:: Sezione del testo ::
La struttura, che è la prima per il gioco d’azzardo e per i siti di casino rivolta ai ragazzi, offrirà assistenza specialistica per giovani dal 13 ai 25 anni. Non si può negare che il progetto sia stato messo in atto proprio in relazione alla preoccupazione crescente legata all’aumento considerevole dei siti di gioco online, che tutti i “giovani giocatori” possono raggiungere a mezzo degli strumenti tecnologici che oggi sono sempre in loro possesso, vuoi per studio vuoi per intrattenimento. Ma questi giochi, ovviamente, sono spinti da pubblicità in modo particolare mirate alla parte più giovane della società attuale che, secondo molti, starebbero alimentando una problematica rilevante proprio tra i giovani. Il progetto di questa “clinica speciale” mostra quanto nel Regno Unito si prenda seriamente la minaccia della dipendenza da gioco. rilevata anche tra i giovani. con la conseguente possibilità di incorrere nel gioco problematico e nello stress, nella depressione e nei problemi di salute mentale che stanno crescendo troppo in fretta e con un numero sempre maggiore di famiglie coinvolte.

L’industria del gioco d’azzardo, nel Regno Unito, mette in campo una spesa di 1,5 miliardi di sterline a mezzo di campagne pubblicitarie e di marketing, ma ha speso solo una piccola parte dei propri ricavi per aiutare le persone a gestire il personale malessere discendente dall’abuso del gioco. Nhs England, quindi, ha chiesto un prelievo obbligatorio per le società di scommesse, ponendo anche nei loro confronti una forte critica relativa alla pressante pubblicità online ed in TV per “pompare” i prodotti, pubblicità come detto mirata particolarmente nei confronti dei giovani. Alcuni bookmaker, i più importanti e più precisamente William Hill, Ladbrokes Coral, Paddy Power Betfair, Skybet e Bet365, hanno “risposto positivamente a questa richiesta” e si sono impegnati ad incrementare il loro contributo a 60 milioni di sterline entro cinque anni: questa mossa da parte delle imprese di gioco è stata molto apprezzata, seppure anche nel Regno Unito si tenda a criminalizzare l’industria di settore, colpevole di uno sfruttamento aperto e clamoroso di coloro che “dipendono dal gioco”, di qualsiasi età essi siano.

:: Azione richiesta ::
Elenca tutti i bookmaker che, nel testo sul gioco d'azzardo nel Regno Unito, si sono impegnati ad aumentare il proprio contributo. Le voci che seguono sono materiale a sé, distinto dal testo.

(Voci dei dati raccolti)
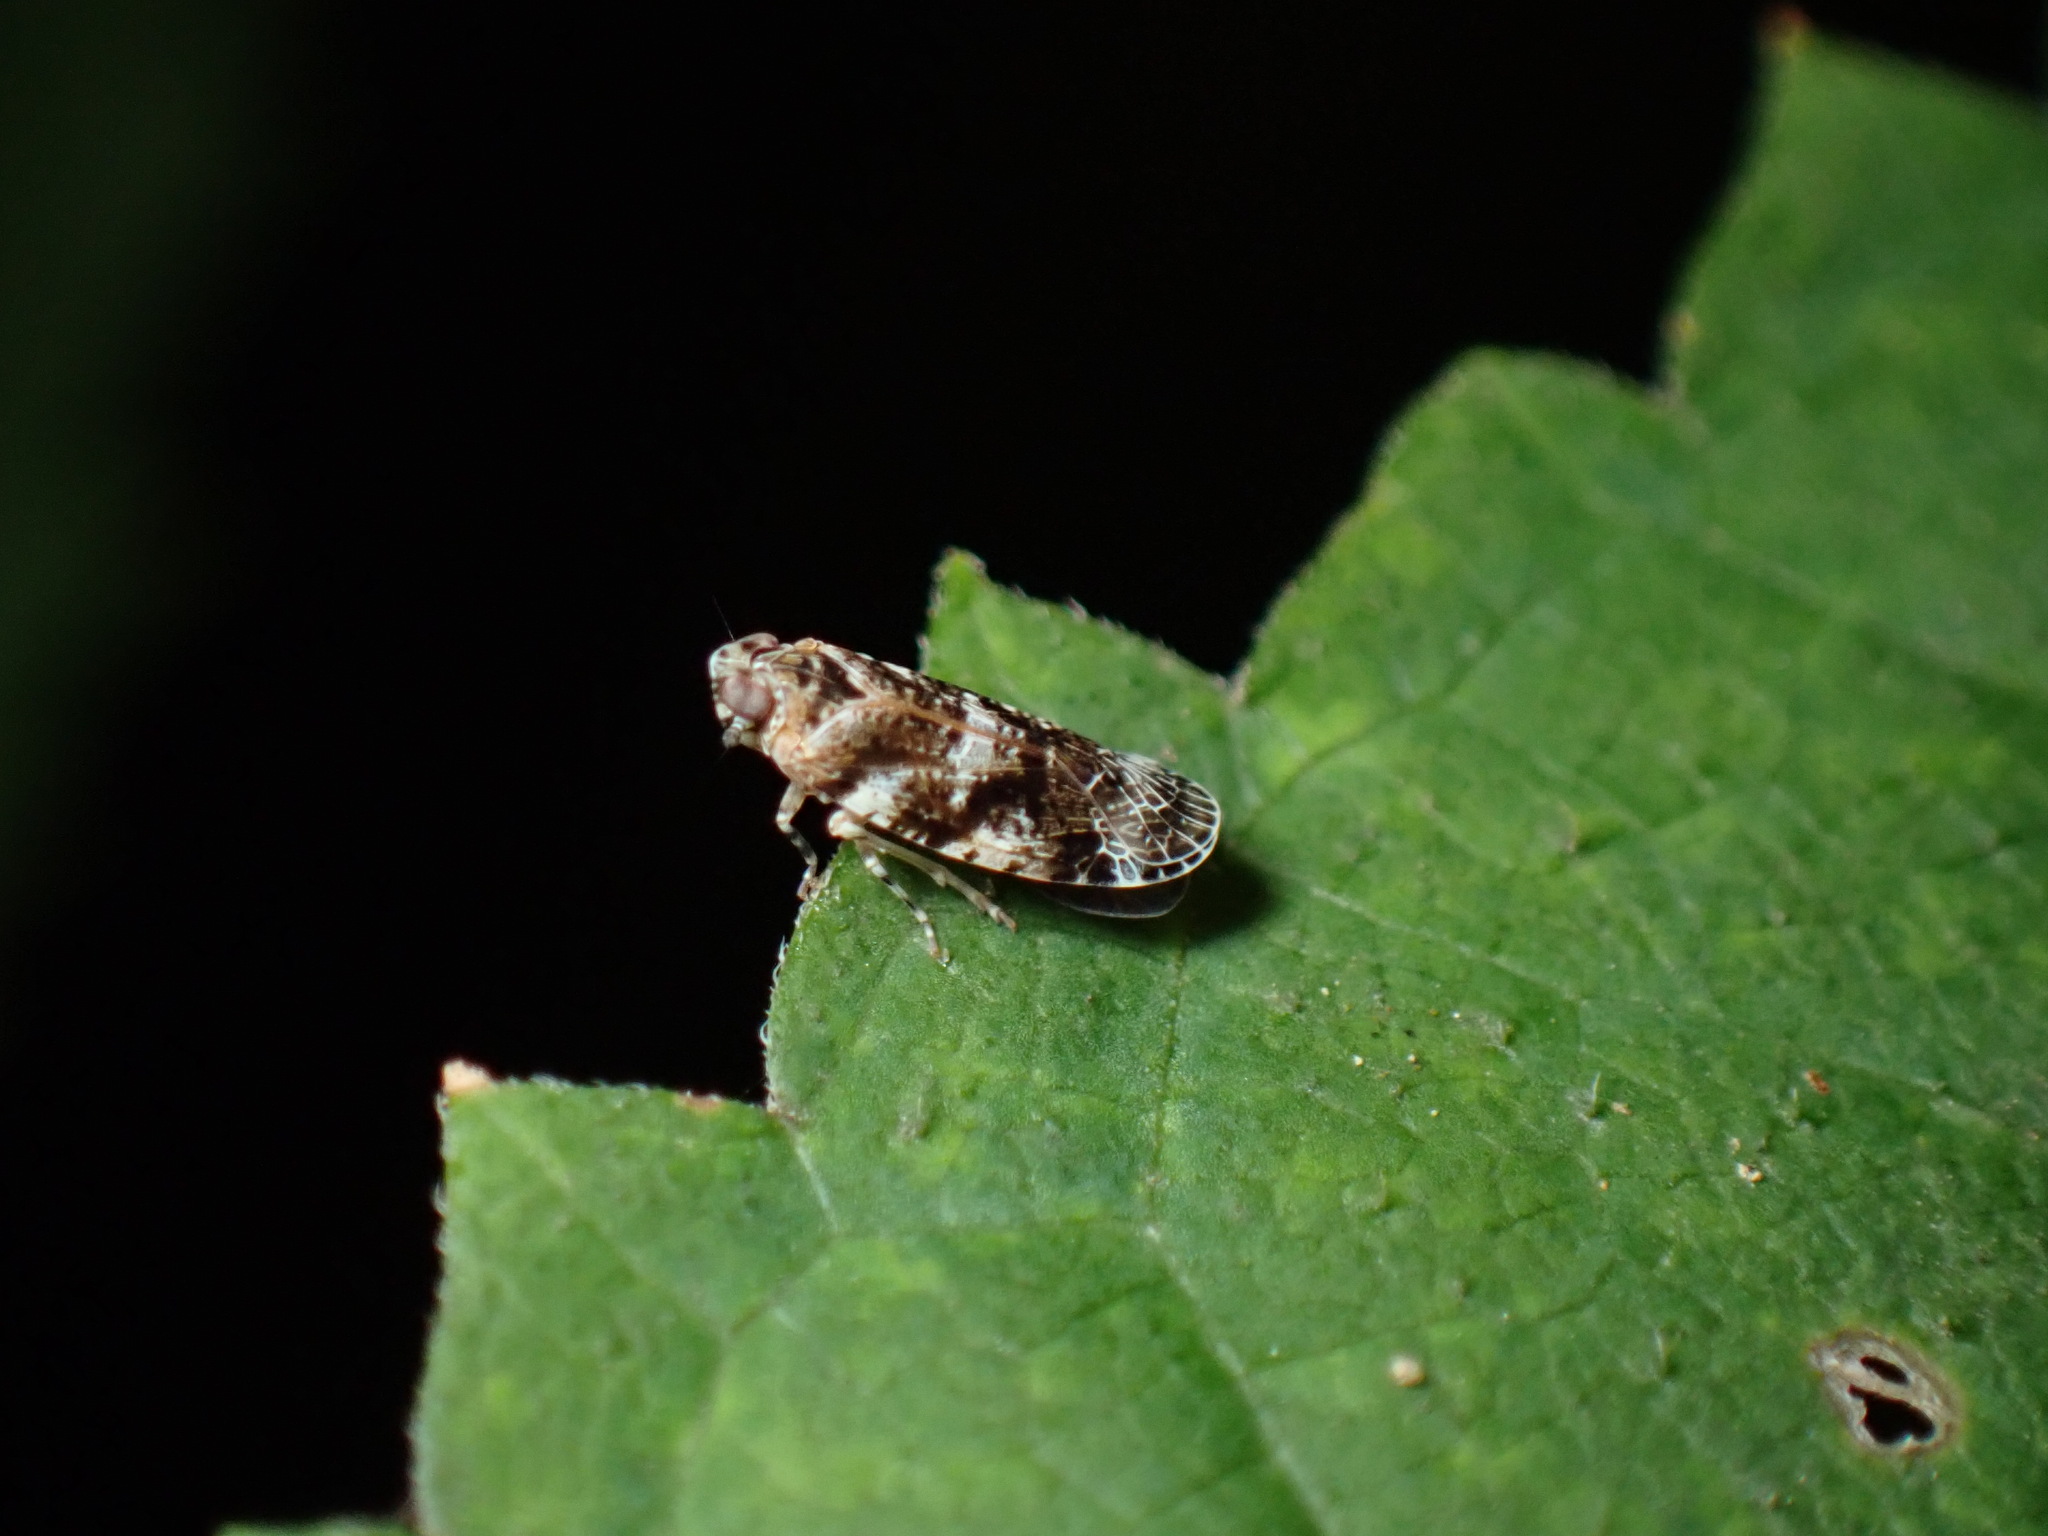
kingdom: Animalia
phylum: Arthropoda
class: Insecta
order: Hemiptera
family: Achilidae
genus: Catonia
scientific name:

:: Risultato dell'esercizio ::
William Hill, Ladbrokes Coral, Paddy Power Betfair, Skybet, Bet365